Record extracts:

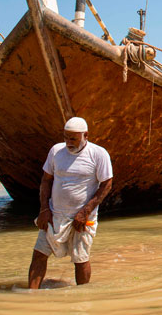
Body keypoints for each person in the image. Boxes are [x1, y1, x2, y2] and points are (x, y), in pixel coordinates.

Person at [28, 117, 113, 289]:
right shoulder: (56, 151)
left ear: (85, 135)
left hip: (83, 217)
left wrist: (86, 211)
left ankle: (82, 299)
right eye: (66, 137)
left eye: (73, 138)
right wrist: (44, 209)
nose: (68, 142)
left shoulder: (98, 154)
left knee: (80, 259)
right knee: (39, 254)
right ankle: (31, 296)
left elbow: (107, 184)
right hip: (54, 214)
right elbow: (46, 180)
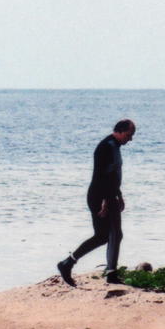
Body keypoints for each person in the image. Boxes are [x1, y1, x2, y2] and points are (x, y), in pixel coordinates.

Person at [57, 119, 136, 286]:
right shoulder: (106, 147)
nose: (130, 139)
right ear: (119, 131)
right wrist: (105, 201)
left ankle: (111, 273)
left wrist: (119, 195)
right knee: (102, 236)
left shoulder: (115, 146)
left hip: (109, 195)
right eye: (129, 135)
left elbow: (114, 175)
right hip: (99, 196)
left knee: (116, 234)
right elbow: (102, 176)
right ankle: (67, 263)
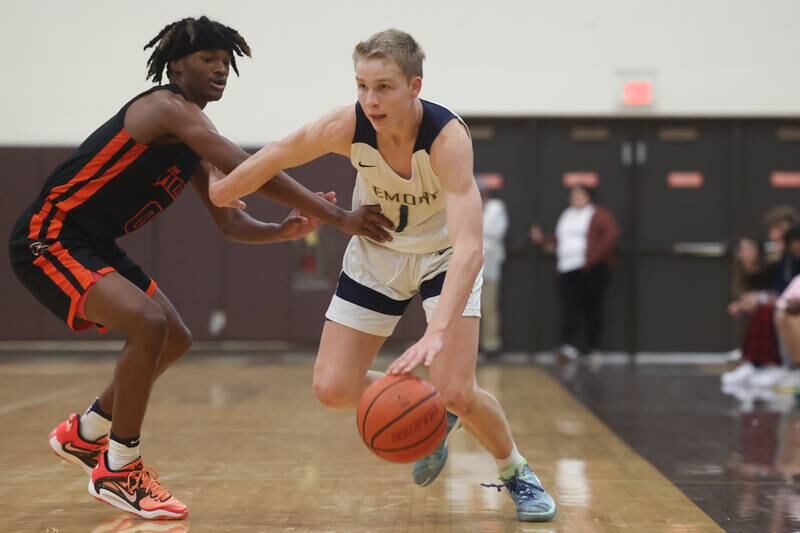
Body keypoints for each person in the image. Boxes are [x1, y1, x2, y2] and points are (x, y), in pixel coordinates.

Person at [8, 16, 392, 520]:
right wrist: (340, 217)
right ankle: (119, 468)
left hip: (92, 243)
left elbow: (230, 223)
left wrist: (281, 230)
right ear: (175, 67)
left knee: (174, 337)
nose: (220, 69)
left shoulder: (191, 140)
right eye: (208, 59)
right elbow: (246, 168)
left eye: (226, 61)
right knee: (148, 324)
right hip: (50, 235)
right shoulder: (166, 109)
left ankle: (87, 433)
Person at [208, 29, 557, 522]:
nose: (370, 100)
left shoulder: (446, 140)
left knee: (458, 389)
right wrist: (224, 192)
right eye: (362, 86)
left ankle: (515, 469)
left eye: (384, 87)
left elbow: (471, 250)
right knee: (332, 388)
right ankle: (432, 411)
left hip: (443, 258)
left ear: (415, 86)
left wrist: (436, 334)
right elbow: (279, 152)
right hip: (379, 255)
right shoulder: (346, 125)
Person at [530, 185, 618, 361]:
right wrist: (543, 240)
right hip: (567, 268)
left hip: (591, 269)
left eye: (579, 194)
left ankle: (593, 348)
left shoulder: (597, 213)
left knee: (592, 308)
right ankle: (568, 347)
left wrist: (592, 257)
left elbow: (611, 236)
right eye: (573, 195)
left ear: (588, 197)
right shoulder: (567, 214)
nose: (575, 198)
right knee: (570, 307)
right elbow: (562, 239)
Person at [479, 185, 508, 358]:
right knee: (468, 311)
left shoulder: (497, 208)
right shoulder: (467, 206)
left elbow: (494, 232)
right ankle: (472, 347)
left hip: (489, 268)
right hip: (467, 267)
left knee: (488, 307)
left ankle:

Brief: Set the entries down exactly, but not the pictures.

Problem solution:
Body keypoints for each person in the image. Boxes are [x1, y1, x2, y2] and points are (x, y), in pixel coordinates.

Person at [28, 117, 113, 289]:
right shoulder: (56, 151)
left ear: (85, 135)
left hip: (83, 217)
left wrist: (86, 211)
left ankle: (82, 299)
right eye: (66, 137)
left eye: (73, 138)
right wrist: (44, 209)
nose: (68, 142)
left shoulder: (98, 154)
left knee: (80, 259)
right knee: (39, 254)
right ankle: (31, 296)
left elbow: (107, 184)
right hip: (54, 214)
right elbow: (46, 180)
Body keypoints for each person in the image. Boxes are [x1, y1, x2, y2] and points are (x, y), in pixel coordinates.

Person at [57, 119, 136, 286]:
right shoulder: (106, 147)
nose: (130, 139)
right ear: (119, 131)
right wrist: (105, 201)
left ankle: (111, 273)
left wrist: (119, 195)
right knee: (102, 236)
left shoulder: (115, 146)
left hip: (109, 195)
right eye: (129, 135)
left elbow: (114, 175)
right hip: (99, 196)
left knee: (116, 234)
right elbow: (102, 176)
right ankle: (67, 263)
Body keypoints for each person in the image. Boxes are [x1, y1, x2, y2] and points are (x, y), in pixel coordinates.

Person at [8, 16, 392, 520]:
right wrist: (340, 217)
right ankle: (119, 468)
left hip: (92, 243)
left elbow: (230, 223)
left wrist: (281, 230)
right ear: (175, 67)
left knee: (174, 337)
nose: (220, 69)
left shoulder: (191, 140)
right eye: (208, 59)
right elbow: (246, 168)
left eye: (226, 61)
right knee: (148, 324)
right hip: (50, 235)
right shoulder: (166, 109)
left ankle: (87, 433)
Person at [208, 29, 557, 522]:
nose: (370, 100)
left shoulder: (446, 140)
left knee: (458, 389)
right wrist: (224, 192)
right eye: (362, 86)
left ankle: (515, 469)
left eye: (384, 87)
left elbow: (471, 250)
right knee: (332, 388)
right ankle: (432, 411)
left hip: (443, 258)
left ear: (415, 86)
left wrist: (436, 334)
right elbow: (279, 152)
right hip: (379, 255)
right shoulder: (346, 125)
Person at [530, 185, 618, 361]:
right wrist: (543, 240)
right hip: (567, 268)
left hip: (591, 269)
left eye: (579, 194)
left ankle: (593, 348)
left shoulder: (597, 213)
left knee: (592, 308)
right ankle: (568, 347)
left wrist: (592, 257)
left elbow: (611, 236)
right eye: (573, 195)
left ear: (588, 197)
right shoulder: (567, 214)
nose: (575, 198)
right knee: (570, 307)
right elbow: (562, 239)
Person at [479, 185, 508, 358]:
right knee: (468, 311)
left shoulder: (497, 208)
right shoulder: (467, 206)
left elbow: (494, 232)
right ankle: (472, 347)
left hip: (489, 268)
right hip: (467, 267)
left knee: (488, 307)
left ankle:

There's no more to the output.